Goal of the exercise: In the listing below, arrange the lines as a numbered list, starting with the line that contains "commerce est crucial" and going on through the line that contains "plan du site xml". Leave out any blank lines.

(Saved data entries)
================================

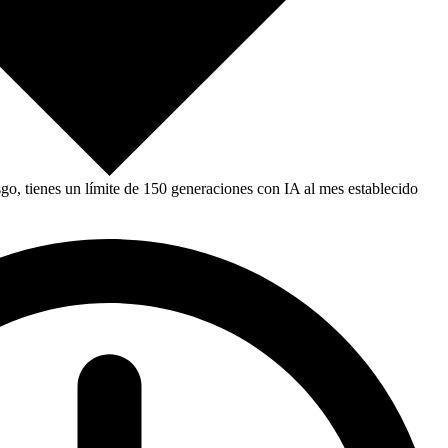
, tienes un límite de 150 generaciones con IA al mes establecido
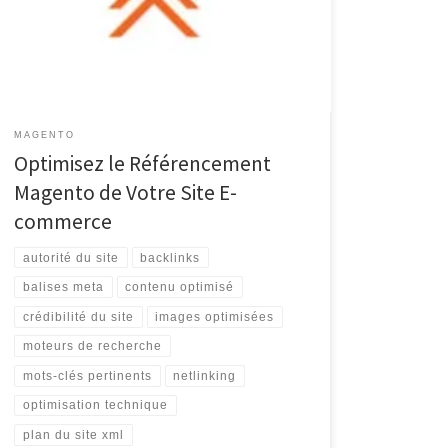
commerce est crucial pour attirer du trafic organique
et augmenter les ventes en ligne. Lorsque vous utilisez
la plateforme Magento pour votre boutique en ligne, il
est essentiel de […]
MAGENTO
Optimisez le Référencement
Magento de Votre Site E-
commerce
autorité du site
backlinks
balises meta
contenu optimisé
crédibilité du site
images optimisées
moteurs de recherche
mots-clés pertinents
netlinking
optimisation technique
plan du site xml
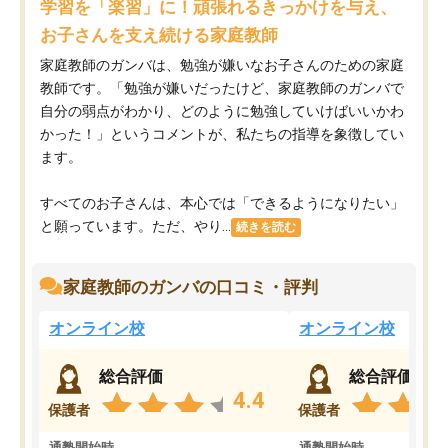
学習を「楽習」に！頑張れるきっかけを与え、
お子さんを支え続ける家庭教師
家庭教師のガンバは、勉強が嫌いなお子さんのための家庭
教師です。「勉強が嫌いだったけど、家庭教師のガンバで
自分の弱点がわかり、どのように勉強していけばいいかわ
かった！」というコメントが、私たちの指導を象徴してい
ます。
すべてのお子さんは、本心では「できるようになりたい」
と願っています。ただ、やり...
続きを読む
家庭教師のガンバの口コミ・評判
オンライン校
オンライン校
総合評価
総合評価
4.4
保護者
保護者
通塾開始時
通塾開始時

================================

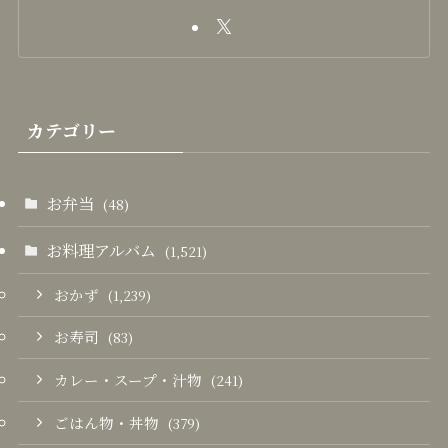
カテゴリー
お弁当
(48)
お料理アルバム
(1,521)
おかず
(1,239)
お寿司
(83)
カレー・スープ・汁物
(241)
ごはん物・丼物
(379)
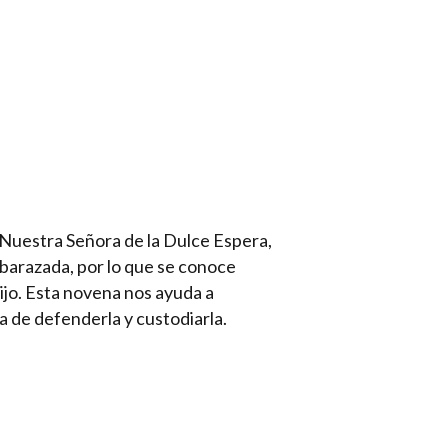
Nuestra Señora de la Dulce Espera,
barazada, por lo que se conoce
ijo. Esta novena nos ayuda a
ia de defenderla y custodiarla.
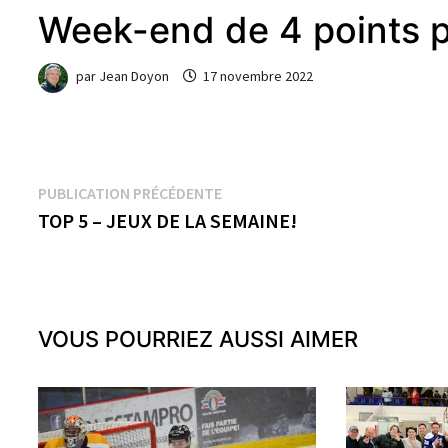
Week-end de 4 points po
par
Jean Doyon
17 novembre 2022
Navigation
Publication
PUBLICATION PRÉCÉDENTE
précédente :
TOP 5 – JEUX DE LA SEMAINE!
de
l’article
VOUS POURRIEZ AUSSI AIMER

================================

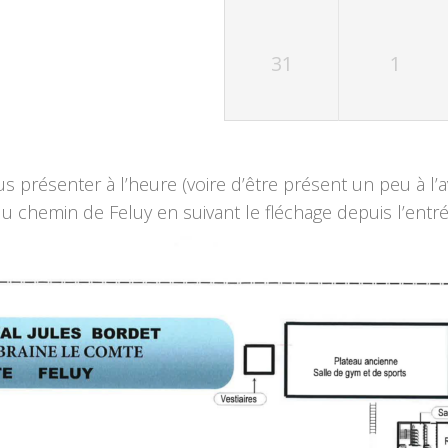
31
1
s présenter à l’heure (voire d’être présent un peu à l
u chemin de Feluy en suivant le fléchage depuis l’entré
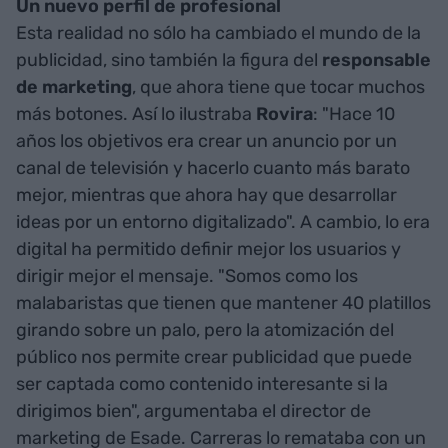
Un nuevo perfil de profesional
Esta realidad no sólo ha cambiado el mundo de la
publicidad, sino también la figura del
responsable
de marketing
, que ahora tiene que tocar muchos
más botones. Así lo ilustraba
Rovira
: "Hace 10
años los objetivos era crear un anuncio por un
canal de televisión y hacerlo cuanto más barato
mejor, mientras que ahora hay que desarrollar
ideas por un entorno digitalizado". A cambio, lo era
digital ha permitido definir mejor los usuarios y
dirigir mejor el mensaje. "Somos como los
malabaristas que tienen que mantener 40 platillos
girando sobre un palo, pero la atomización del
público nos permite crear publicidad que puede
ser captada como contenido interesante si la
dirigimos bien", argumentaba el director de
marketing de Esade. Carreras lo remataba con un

================================

Task output:
1. commerce est crucial pour attirer du trafic organique
2. et augmenter les ventes en ligne. Lorsque vous utilisez
3. la plateforme Magento pour votre boutique en ligne, il
4. est essentiel de […]
5. MAGENTO
6. Optimisez le Référencement
7. Magento de Votre Site E-
8. commerce
9. autorité du site
10. backlinks
11. balises meta
12. contenu optimisé
13. crédibilité du site
14. images optimisées
15. moteurs de recherche
16. mots-clés pertinents
17. netlinking
18. optimisation technique
19. plan du site xml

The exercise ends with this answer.